32giovani_Papa1Due giorni dopo siamo entrati per l’ultima volta nella mensa. Lì dentro era tutto regolare, i compiti sempre i soliti, gli ospiti sempre gli stessi: ma quel giorno è stato diverso. Abbiamo cercato di dare il massimo per metterci a servizio e donare il nostro tempo. È stato bello sedersi liberamente ai tavoli con loro e conversare del più e del meno, di canzoni, di materie di studio, di città visitate… E così facendo abbattere i pregiudizi: togliendoci e togliendo loro quelle maschere che impediscono di vedere il cuore delle persone. Infine, sabato ci siamo diretti al Circo Massimo insieme ad altri 80.000 ragazzi provenienti da tutte le diocesi d’Italia, tutti con l’obiettivo di fare tesoro delle parole del Papa per poterle rendere vive tutti i giorni. Papa Francesco ci ha comunicato quanto sia importante “Sognare in grande” e quanto bello “Sognare al plurale”; ci ha incoraggiato ad essere ottimisti perché i pessimisti non concludono mai niente di bene e ha sottolineato l’importanza del dire “No” alla paura. Nella notte, dopo esserci scatenati sotto il palco durante un concerto, abbiamo affrontato un pellegrinaggio nelle chiese di Roma: sfortunatamente le chiese erano quasi tutte piene dei tanti giovani arrivati nella capitale e siamo riusciti ad entrare solo in due: quella dell’AC e quella del Sermig. Le due organizzazioni hanno proposto due differenti modalità di veglia: la prima ha trattato di giovani martiri, santi e beati, mentre la seconda ha proposto un telo bianco sul quale poter scrivere le nostre preghiere a Maria, madre dei giovani.

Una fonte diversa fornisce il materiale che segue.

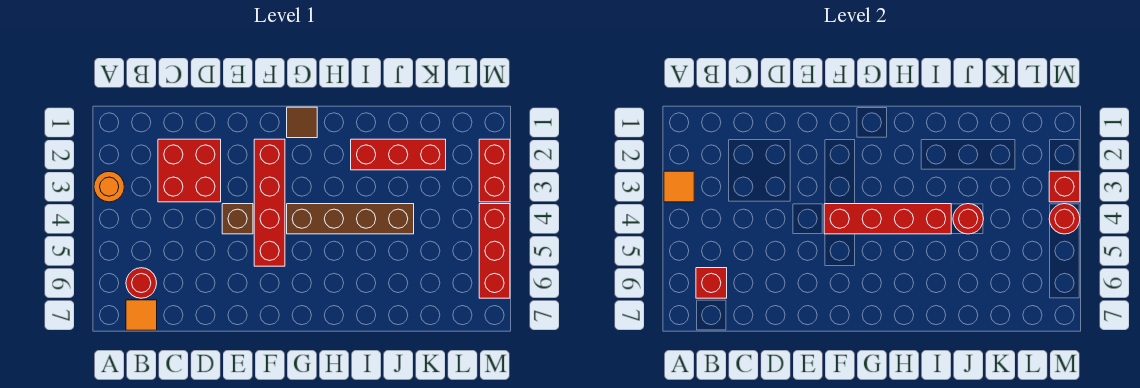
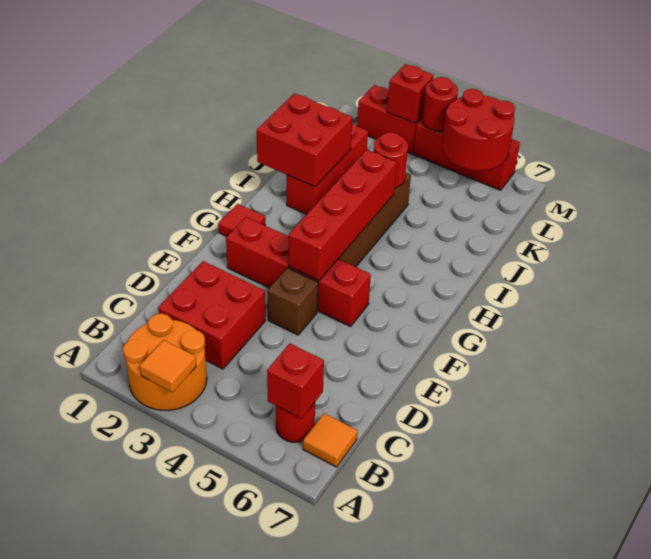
orange 1x1 round brick [94,171,124,202] -> orange 2x2 round brick [123,314,207,410]
brown 1x1 tile [287,107,317,138] -> red 1x1 tile [218,204,265,236]
none -> red 2x2 brick [257,94,352,187]
none -> red 2x2 round brick [442,89,515,170]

L’ultimo giorno siamo andati in piazza San Pietro a celebrare la messa insieme a tutti gli altri giovani pellegrini per concludere così questa meravigliosa esperienza; in comunione con tutti i Sognatori del presente, adulti del Futuro. Un giorno avevo letto un pensiero sul servizio: “Quando sei tra i poveri, non dimenticare che sono poveri”; ora, dopo questa esperienza, lo cambierei in: “Quando sei tra i poveri non dimenticare che anche tu sei povero.”